[Supplied entries]
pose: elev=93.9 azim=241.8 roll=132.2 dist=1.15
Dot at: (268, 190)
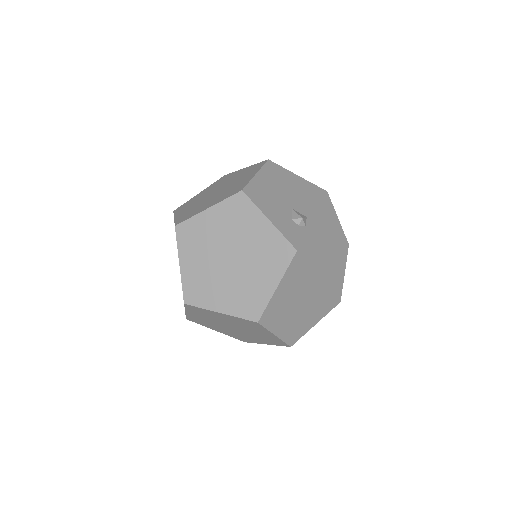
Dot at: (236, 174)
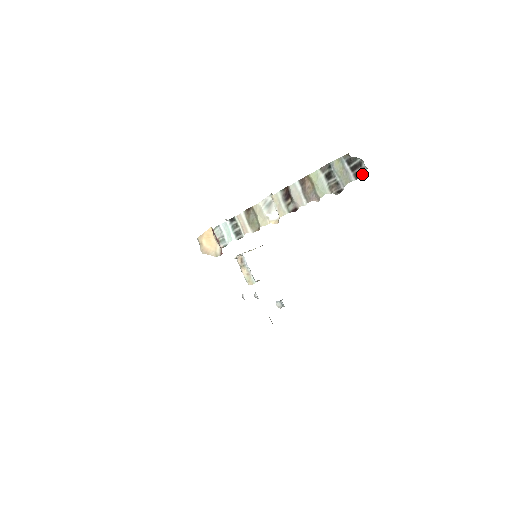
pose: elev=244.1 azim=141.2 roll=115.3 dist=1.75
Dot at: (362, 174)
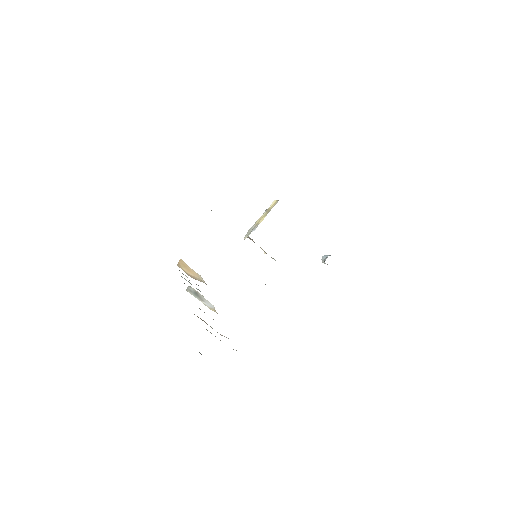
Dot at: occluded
==
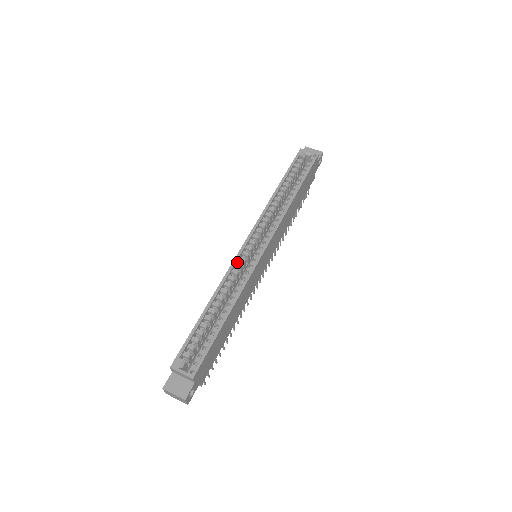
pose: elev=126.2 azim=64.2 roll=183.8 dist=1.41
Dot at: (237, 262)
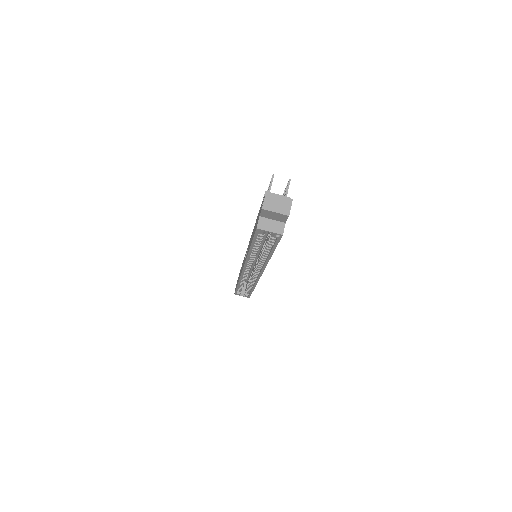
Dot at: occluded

[Your instructions]
Copy out every line in the material above that contains the string "elev".

[Solution to this task]
pose: elev=93.9 azim=241.8 roll=132.2 dist=1.15
pose: elev=244.1 azim=141.2 roll=115.3 dist=1.75
pose: elev=126.2 azim=64.2 roll=183.8 dist=1.41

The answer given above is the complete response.